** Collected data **
=======

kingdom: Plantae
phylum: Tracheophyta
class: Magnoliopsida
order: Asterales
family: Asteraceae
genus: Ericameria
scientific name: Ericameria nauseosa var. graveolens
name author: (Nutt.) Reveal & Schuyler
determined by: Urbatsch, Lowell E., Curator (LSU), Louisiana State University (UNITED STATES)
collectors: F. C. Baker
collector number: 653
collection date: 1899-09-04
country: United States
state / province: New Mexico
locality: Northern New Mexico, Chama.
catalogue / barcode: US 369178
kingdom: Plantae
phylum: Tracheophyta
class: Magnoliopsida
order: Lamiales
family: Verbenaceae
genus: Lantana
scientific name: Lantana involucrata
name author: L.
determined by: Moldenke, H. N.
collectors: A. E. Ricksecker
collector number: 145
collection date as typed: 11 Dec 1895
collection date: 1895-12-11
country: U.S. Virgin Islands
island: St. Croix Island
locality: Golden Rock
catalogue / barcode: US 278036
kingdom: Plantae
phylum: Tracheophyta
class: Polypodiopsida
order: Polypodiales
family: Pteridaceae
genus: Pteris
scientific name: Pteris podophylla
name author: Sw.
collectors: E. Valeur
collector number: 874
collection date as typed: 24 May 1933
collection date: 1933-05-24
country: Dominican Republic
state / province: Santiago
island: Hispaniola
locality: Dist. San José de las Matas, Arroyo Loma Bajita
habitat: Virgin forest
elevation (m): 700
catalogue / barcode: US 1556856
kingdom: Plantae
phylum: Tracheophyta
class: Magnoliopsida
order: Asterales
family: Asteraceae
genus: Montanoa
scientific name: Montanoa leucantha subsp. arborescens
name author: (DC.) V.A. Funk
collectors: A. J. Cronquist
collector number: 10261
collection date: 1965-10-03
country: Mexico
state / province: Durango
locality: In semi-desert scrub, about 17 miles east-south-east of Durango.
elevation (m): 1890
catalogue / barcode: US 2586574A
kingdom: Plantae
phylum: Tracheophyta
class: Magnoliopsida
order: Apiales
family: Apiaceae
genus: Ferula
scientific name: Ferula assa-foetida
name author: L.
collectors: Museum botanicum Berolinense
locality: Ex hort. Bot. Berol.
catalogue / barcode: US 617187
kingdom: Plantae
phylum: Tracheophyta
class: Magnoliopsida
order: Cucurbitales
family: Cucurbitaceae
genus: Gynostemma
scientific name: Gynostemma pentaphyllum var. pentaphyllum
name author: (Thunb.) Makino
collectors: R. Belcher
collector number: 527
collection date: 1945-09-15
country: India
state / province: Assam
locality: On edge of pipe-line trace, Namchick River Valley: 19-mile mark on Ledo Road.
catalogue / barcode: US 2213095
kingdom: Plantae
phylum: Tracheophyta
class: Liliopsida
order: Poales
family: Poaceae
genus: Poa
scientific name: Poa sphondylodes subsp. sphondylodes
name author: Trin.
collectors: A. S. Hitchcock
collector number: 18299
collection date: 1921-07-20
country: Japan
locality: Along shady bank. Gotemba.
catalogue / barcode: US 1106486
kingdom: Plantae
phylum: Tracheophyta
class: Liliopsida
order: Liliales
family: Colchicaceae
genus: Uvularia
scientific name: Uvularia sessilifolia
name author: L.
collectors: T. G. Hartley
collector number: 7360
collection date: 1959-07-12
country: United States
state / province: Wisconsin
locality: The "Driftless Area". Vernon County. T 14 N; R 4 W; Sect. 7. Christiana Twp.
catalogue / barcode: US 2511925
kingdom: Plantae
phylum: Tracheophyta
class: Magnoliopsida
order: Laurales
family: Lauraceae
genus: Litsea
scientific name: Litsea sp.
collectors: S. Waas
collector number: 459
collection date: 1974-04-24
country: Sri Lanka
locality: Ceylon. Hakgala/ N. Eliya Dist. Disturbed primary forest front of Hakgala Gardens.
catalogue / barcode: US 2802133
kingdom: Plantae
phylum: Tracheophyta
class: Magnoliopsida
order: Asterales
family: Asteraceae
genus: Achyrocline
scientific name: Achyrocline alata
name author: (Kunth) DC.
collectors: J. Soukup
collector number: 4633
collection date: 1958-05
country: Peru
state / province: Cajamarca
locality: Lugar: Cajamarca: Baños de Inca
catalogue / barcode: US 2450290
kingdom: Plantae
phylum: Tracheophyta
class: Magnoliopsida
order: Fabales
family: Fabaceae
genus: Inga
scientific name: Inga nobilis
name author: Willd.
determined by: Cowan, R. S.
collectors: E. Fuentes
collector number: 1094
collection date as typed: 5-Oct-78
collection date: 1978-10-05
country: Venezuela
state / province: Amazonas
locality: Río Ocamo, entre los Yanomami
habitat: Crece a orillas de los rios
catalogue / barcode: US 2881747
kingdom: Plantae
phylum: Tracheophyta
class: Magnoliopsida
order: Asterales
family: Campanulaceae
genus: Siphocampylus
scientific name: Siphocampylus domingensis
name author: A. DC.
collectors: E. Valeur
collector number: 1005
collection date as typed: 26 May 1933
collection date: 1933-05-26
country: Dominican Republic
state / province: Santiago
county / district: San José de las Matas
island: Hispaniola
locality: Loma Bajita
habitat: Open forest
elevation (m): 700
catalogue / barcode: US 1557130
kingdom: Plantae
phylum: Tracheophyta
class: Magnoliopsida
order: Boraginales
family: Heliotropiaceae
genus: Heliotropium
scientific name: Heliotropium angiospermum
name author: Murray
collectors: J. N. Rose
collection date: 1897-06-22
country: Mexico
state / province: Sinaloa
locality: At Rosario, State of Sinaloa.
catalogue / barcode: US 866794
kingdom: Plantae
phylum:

=======

** The request **
Rewrite the data above, replacing every instance of "collectors" with "collected by" and keeping everything else identical.

** Result of the task **
kingdom: Plantae
phylum: Tracheophyta
class: Magnoliopsida
order: Asterales
family: Asteraceae
genus: Ericameria
scientific name: Ericameria nauseosa var. graveolens
name author: (Nutt.) Reveal & Schuyler
determined by: Urbatsch, Lowell E., Curator (LSU), Louisiana State University (UNITED STATES)
collected by: F. C. Baker
collector number: 653
collection date: 1899-09-04
country: United States
state / province: New Mexico
locality: Northern New Mexico, Chama.
catalogue / barcode: US 369178
kingdom: Plantae
phylum: Tracheophyta
class: Magnoliopsida
order: Lamiales
family: Verbenaceae
genus: Lantana
scientific name: Lantana involucrata
name author: L.
determined by: Moldenke, H. N.
collected by: A. E. Ricksecker
collector number: 145
collection date as typed: 11 Dec 1895
collection date: 1895-12-11
country: U.S. Virgin Islands
island: St. Croix Island
locality: Golden Rock
catalogue / barcode: US 278036
kingdom: Plantae
phylum: Tracheophyta
class: Polypodiopsida
order: Polypodiales
family: Pteridaceae
genus: Pteris
scientific name: Pteris podophylla
name author: Sw.
collected by: E. Valeur
collector number: 874
collection date as typed: 24 May 1933
collection date: 1933-05-24
country: Dominican Republic
state / province: Santiago
island: Hispaniola
locality: Dist. San José de las Matas, Arroyo Loma Bajita
habitat: Virgin forest
elevation (m): 700
catalogue / barcode: US 1556856
kingdom: Plantae
phylum: Tracheophyta
class: Magnoliopsida
order: Asterales
family: Asteraceae
genus: Montanoa
scientific name: Montanoa leucantha subsp. arborescens
name author: (DC.) V.A. Funk
collected by: A. J. Cronquist
collector number: 10261
collection date: 1965-10-03
country: Mexico
state / province: Durango
locality: In semi-desert scrub, about 17 miles east-south-east of Durango.
elevation (m): 1890
catalogue / barcode: US 2586574A
kingdom: Plantae
phylum: Tracheophyta
class: Magnoliopsida
order: Apiales
family: Apiaceae
genus: Ferula
scientific name: Ferula assa-foetida
name author: L.
collected by: Museum botanicum Berolinense
locality: Ex hort. Bot. Berol.
catalogue / barcode: US 617187
kingdom: Plantae
phylum: Tracheophyta
class: Magnoliopsida
order: Cucurbitales
family: Cucurbitaceae
genus: Gynostemma
scientific name: Gynostemma pentaphyllum var. pentaphyllum
name author: (Thunb.) Makino
collected by: R. Belcher
collector number: 527
collection date: 1945-09-15
country: India
state / province: Assam
locality: On edge of pipe-line trace, Namchick River Valley: 19-mile mark on Ledo Road.
catalogue / barcode: US 2213095
kingdom: Plantae
phylum: Tracheophyta
class: Liliopsida
order: Poales
family: Poaceae
genus: Poa
scientific name: Poa sphondylodes subsp. sphondylodes
name author: Trin.
collected by: A. S. Hitchcock
collector number: 18299
collection date: 1921-07-20
country: Japan
locality: Along shady bank. Gotemba.
catalogue / barcode: US 1106486
kingdom: Plantae
phylum: Tracheophyta
class: Liliopsida
order: Liliales
family: Colchicaceae
genus: Uvularia
scientific name: Uvularia sessilifolia
name author: L.
collected by: T. G. Hartley
collector number: 7360
collection date: 1959-07-12
country: United States
state / province: Wisconsin
locality: The "Driftless Area". Vernon County. T 14 N; R 4 W; Sect. 7. Christiana Twp.
catalogue / barcode: US 2511925
kingdom: Plantae
phylum: Tracheophyta
class: Magnoliopsida
order: Laurales
family: Lauraceae
genus: Litsea
scientific name: Litsea sp.
collected by: S. Waas
collector number: 459
collection date: 1974-04-24
country: Sri Lanka
locality: Ceylon. Hakgala/ N. Eliya Dist. Disturbed primary forest front of Hakgala Gardens.
catalogue / barcode: US 2802133
kingdom: Plantae
phylum: Tracheophyta
class: Magnoliopsida
order: Asterales
family: Asteraceae
genus: Achyrocline
scientific name: Achyrocline alata
name author: (Kunth) DC.
collected by: J. Soukup
collector number: 4633
collection date: 1958-05
country: Peru
state / province: Cajamarca
locality: Lugar: Cajamarca: Baños de Inca
catalogue / barcode: US 2450290
kingdom: Plantae
phylum: Tracheophyta
class: Magnoliopsida
order: Fabales
family: Fabaceae
genus: Inga
scientific name: Inga nobilis
name author: Willd.
determined by: Cowan, R. S.
collected by: E. Fuentes
collector number: 1094
collection date as typed: 5-Oct-78
collection date: 1978-10-05
country: Venezuela
state / province: Amazonas
locality: Río Ocamo, entre los Yanomami
habitat: Crece a orillas de los rios
catalogue / barcode: US 2881747
kingdom: Plantae
phylum: Tracheophyta
class: Magnoliopsida
order: Asterales
family: Campanulaceae
genus: Siphocampylus
scientific name: Siphocampylus domingensis
name author: A. DC.
collected by: E. Valeur
collector number: 1005
collection date as typed: 26 May 1933
collection date: 1933-05-26
country: Dominican Republic
state / province: Santiago
county / district: San José de las Matas
island: Hispaniola
locality: Loma Bajita
habitat: Open forest
elevation (m): 700
catalogue / barcode: US 1557130
kingdom: Plantae
phylum: Tracheophyta
class: Magnoliopsida
order: Boraginales
family: Heliotropiaceae
genus: Heliotropium
scientific name: Heliotropium angiospermum
name author: Murray
collected by: J. N. Rose
collection date: 1897-06-22
country: Mexico
state / province: Sinaloa
locality: At Rosario, State of Sinaloa.
catalogue / barcode: US 866794
kingdom: Plantae
phylum:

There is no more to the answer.